La liste des bases de l’OTAN et des États-Unis en Afrique (qu’elles soient secrètes ou non) pourrait s’allonger, mais on peut comprendre que la redoutable présence US en Afrique dépasse largement l’imagination même du plus fervent connaisseur des affaires militaires.
Le fait qu’une opération aussi gigantesque que celle représentée par la présence militaire des États-Unis et de l’OTAN en Afrique puisse être sérieusement perturbée par un petit nombre d’entrepreneurs militaires russes légèrement armés et sous-financés est non seulement risible, mais carrément absurde.
Au contraire, ce qui devrait vraiment préoccuper tous les citoyens du monde, c’est l’influence démesurée, dangereuse, mortelle, coûteuse et destructrice de l’OTAN et de l’armée US et de son État de Surveillance en Afrique. C’est parce que l’armée US se bat essentiellement contre elle-même – comme Shiva le destructeur – le créateur de la terreur.
L’Algérie, aujourd’hui une démocratie progressiste tournée vers l’avenir avec une élection présidentielle éminente le 12 décembre 2019, en est certainement consciente. L’Algérie a une profonde compréhension du néocolonialisme occidental et de son régime, et a évité le marasme de la dette du FMI inspiré par l’Occident.
L’Algérie exporte actuellement plus de pétrole vers le reste du monde que l’Iran. L’Algérie a une économie stable et une faible inflation par rapport à d’autres pays africains, et fait potentiellement face à un avenir prometteur, sans ingérence de l’Occident. D’où la préoccupation de l’Algérie d’être entourée de tous côtés par les outils de l’hégémonie US et son interventionnisme.
En un sens, l’Algérie est un exemple pour le reste de l’Afrique du Nord où l’Algérie poursuit son droit à l’autodétermination. La plupart des autres pays d’Afrique ne le peuvent pas parce qu’ils ont déjà été subvertis par les guerres pour les ressources et le profit, si favorisés par les entreprises de Washington.

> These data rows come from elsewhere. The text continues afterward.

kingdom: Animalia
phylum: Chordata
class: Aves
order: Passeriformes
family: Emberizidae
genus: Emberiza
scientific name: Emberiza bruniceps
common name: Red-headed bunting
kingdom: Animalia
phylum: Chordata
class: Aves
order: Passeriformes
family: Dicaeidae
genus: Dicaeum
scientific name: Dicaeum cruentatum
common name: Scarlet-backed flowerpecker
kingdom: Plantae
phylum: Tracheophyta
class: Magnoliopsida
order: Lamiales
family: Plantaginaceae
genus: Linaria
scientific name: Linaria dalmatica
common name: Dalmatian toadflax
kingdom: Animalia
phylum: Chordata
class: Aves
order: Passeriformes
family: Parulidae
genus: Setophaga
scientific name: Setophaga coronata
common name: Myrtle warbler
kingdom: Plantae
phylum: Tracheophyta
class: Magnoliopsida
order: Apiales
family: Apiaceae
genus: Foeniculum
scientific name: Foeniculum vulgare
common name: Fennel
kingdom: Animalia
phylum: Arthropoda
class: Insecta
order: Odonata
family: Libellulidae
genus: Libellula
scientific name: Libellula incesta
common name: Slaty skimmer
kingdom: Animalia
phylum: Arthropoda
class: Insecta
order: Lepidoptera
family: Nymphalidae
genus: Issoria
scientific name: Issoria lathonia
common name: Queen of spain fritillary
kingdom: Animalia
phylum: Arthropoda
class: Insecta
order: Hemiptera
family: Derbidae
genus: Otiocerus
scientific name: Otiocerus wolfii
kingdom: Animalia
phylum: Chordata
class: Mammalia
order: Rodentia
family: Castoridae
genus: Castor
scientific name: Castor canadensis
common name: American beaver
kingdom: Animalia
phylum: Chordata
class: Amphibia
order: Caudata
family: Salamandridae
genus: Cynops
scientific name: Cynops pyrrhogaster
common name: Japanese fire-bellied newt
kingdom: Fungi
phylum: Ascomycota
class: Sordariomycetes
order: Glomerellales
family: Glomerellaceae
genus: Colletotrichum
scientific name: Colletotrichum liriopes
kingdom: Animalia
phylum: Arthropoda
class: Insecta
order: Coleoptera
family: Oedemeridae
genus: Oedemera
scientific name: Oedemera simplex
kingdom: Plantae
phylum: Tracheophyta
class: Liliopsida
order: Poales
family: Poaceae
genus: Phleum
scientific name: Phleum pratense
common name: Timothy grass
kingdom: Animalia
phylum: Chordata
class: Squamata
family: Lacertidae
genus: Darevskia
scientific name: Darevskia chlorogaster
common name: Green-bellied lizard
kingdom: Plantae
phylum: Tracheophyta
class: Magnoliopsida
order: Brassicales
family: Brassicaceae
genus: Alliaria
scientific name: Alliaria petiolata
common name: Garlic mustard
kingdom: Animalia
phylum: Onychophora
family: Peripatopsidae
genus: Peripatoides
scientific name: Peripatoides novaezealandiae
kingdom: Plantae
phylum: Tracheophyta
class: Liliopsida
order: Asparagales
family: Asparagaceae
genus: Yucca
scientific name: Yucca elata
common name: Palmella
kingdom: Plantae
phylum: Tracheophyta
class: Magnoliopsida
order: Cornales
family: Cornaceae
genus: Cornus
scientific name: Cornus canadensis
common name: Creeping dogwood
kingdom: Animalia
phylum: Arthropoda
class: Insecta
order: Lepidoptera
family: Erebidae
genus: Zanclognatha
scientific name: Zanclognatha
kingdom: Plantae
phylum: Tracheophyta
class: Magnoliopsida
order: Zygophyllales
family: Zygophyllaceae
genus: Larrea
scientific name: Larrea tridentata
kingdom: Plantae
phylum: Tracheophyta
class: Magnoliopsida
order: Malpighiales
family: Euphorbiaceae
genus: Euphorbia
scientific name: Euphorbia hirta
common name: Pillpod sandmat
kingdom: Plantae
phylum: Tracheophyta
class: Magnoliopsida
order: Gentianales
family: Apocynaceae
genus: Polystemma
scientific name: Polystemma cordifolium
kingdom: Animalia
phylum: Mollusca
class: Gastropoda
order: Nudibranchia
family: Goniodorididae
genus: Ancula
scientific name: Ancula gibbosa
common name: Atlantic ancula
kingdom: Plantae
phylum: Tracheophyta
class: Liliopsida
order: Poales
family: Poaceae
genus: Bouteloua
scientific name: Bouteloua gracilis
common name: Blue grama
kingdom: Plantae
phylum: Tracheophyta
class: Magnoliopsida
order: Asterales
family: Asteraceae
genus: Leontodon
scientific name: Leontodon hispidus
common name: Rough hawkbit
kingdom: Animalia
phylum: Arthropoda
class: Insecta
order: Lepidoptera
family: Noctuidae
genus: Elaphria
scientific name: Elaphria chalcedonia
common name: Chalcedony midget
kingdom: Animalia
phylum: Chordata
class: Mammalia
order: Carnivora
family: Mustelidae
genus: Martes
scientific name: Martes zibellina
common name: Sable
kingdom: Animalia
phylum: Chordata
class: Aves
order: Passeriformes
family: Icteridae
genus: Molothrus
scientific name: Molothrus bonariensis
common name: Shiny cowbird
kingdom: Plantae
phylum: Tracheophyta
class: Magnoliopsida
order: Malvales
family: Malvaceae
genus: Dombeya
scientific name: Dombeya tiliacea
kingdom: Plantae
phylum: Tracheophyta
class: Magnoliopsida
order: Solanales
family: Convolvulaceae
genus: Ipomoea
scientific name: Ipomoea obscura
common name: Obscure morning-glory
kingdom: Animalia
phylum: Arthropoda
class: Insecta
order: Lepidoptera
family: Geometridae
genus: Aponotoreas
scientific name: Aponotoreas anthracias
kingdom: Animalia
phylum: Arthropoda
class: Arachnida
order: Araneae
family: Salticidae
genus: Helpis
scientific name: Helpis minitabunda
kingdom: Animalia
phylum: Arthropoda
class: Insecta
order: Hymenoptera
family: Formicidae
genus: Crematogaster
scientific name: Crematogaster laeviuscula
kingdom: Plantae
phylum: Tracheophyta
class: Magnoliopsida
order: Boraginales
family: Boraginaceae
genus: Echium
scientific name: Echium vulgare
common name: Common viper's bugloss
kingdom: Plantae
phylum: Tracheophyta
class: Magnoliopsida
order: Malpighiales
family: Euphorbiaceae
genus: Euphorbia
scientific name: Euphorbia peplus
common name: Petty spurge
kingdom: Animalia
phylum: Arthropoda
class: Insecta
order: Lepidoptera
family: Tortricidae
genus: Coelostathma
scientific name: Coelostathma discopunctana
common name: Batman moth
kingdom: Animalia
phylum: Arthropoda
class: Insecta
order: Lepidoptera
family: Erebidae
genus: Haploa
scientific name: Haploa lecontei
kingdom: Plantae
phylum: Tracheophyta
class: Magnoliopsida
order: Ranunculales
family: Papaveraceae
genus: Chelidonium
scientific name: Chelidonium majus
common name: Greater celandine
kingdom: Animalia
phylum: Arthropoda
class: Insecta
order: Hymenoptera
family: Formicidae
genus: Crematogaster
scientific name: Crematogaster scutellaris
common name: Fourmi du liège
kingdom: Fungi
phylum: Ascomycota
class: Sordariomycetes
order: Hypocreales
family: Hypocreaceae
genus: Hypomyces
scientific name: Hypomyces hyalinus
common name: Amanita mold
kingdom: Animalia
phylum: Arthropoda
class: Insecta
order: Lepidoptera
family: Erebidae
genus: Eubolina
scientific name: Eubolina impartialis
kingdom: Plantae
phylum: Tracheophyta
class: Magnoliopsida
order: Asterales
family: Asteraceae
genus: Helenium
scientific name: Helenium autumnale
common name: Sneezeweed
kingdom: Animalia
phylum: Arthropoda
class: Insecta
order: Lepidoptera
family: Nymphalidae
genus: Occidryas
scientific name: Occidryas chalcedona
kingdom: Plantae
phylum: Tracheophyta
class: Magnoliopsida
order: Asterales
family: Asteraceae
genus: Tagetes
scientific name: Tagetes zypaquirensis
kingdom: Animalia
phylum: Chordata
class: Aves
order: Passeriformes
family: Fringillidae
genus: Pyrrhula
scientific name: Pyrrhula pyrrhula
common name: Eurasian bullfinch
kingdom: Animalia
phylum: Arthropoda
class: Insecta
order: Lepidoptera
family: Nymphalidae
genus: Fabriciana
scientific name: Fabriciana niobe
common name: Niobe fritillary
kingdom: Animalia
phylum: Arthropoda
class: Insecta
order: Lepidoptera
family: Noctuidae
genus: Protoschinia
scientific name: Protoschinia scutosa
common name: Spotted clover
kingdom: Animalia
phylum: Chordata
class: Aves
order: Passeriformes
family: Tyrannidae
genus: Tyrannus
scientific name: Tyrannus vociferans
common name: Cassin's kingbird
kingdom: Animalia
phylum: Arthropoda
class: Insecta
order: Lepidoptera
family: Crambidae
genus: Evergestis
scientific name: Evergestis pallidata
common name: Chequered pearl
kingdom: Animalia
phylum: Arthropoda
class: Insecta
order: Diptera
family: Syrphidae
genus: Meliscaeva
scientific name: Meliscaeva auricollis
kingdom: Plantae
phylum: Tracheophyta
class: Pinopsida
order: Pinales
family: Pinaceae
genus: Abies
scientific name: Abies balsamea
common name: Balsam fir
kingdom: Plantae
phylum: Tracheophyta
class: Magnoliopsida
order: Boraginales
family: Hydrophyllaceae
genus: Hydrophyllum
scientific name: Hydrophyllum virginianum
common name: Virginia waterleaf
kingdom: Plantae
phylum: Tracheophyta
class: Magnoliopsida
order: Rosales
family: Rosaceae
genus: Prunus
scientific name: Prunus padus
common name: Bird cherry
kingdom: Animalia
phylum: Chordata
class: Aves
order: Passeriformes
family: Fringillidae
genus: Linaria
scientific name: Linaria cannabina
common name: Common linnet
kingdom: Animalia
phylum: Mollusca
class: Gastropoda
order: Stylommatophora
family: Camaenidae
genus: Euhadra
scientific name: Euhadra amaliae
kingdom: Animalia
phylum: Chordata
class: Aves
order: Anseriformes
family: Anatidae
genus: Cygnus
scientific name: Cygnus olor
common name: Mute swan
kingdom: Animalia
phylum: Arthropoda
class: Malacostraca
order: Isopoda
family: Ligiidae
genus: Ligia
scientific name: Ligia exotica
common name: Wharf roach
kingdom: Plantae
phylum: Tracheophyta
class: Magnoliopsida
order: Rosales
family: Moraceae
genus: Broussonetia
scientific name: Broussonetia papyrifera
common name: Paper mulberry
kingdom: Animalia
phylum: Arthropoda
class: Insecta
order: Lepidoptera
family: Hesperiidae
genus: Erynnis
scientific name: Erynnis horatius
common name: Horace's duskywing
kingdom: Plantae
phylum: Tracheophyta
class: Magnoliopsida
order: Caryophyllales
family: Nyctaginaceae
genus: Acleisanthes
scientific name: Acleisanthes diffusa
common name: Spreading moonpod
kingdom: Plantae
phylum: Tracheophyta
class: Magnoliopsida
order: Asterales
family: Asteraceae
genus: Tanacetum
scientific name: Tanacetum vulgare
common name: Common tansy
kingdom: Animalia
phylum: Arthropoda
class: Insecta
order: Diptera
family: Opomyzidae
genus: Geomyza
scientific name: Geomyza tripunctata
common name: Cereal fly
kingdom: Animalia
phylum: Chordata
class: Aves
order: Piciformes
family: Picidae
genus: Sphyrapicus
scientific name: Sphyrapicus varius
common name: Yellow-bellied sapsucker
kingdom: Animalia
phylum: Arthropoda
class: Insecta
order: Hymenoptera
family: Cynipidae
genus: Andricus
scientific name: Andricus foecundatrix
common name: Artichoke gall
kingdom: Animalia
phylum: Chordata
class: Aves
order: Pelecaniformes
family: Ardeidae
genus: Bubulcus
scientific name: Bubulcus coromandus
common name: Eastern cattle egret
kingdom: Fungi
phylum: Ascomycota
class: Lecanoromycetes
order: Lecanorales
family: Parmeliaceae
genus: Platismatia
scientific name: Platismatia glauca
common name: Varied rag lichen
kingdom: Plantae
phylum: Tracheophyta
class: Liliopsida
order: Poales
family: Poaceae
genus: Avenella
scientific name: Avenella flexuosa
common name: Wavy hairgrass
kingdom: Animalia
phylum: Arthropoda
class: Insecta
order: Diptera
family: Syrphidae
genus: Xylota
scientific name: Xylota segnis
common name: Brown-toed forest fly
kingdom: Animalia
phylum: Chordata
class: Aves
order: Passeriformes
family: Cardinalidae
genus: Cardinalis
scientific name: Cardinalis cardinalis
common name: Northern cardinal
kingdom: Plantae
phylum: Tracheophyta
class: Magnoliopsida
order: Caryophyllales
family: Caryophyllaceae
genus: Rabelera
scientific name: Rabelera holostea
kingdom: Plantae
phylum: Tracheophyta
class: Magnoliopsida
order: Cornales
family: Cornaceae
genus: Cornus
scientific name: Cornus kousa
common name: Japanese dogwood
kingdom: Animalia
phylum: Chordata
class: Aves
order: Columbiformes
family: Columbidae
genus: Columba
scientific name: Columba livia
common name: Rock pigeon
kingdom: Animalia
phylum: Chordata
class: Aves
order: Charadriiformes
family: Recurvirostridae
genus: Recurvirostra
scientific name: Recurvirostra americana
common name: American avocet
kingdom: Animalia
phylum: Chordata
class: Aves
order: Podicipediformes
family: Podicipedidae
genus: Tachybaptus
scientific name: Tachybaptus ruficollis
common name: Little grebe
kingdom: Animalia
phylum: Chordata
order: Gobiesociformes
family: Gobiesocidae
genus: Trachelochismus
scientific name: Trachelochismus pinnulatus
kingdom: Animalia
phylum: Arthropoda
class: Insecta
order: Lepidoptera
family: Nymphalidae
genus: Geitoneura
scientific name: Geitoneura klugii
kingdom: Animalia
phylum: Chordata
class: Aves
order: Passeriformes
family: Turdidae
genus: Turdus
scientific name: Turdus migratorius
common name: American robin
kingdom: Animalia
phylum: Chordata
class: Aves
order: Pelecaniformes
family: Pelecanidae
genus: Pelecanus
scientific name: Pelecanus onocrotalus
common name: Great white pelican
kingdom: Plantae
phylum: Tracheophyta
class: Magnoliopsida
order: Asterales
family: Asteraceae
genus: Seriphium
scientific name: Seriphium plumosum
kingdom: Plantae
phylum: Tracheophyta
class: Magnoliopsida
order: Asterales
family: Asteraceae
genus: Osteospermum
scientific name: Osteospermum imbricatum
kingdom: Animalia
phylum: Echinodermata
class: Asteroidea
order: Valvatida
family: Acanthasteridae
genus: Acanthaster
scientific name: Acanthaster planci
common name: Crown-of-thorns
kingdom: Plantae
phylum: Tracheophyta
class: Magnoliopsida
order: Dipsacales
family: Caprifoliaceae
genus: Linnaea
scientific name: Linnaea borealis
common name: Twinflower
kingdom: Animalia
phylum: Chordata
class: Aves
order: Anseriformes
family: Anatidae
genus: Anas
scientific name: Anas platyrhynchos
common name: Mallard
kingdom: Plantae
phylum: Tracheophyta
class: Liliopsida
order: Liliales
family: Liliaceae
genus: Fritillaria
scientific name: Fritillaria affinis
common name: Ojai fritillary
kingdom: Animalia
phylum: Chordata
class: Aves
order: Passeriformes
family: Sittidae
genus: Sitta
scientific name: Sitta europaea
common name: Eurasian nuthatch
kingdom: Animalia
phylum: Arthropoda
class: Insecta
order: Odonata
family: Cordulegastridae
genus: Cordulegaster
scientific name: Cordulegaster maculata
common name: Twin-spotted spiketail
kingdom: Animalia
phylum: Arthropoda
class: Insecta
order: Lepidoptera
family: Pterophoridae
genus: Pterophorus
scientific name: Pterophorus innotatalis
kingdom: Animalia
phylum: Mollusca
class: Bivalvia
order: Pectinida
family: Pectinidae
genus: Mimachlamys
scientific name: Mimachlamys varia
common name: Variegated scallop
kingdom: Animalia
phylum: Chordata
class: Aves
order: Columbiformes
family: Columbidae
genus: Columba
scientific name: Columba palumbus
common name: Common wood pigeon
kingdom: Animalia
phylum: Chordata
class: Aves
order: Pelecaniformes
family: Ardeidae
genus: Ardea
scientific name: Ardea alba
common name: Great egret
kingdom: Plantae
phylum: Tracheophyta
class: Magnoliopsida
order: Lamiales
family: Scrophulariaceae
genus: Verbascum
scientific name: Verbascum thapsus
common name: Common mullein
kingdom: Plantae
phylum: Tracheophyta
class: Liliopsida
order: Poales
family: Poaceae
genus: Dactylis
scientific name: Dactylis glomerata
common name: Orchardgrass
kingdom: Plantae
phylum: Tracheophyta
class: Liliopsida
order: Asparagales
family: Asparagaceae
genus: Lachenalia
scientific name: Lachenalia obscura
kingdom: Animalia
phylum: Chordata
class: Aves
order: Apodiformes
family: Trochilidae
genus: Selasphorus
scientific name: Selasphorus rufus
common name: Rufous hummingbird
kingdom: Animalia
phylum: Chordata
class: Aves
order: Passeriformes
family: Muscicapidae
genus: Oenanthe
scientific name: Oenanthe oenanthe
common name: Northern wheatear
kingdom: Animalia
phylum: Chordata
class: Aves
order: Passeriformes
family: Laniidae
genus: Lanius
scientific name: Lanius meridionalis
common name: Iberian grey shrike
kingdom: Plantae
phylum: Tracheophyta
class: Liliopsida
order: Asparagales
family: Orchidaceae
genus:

Le contrepoids à cela est bien sûr la Russie, même si ses efforts peuvent paraître faibles et si les objectifs de la Russie en Afrique sont mal compris. Mais la riposte russe à la destruction et à la corruption des États-Unis et de l’OTAN en Afrique n’est peut-être pas aussi simple que le lecteur l’imagine.
C’est parce que notre source nous informe que la Russie pave le chemin pour la Chine en Afrique – une supposition qui a tout son sens. La Chine n’est pas et n’a jamais été une puissance néocoloniale. La Chine n’est que trop consciente de la destruction causée par la perte du droit du peuple à l’autodétermination depuis que la Chine elle-même a été colonisée par des intérêts occidentaux.
Que la Russie et la Chine coopèrent en Afrique est tout aussi inévitable que l’incapacité de Washington à maintenir à perpétuité son béhémoth militariste qui prend de l’ampleur en Afrique.
C’est la prise de conscience qui sera prouvée par le temps et par l’incapacité persistante de Washington à comprendre les erreurs graves et tragiques de son passé hégémonique – des erreurs sur lesquelles les États-Unis ne font aujourd’hui que s’appuyer, illustrées en partie par l’hystérie enragée anti-russe qui les consume actuellement. Et pour l’avenir de l’Afrique… nous ne pouvons qu’espérer.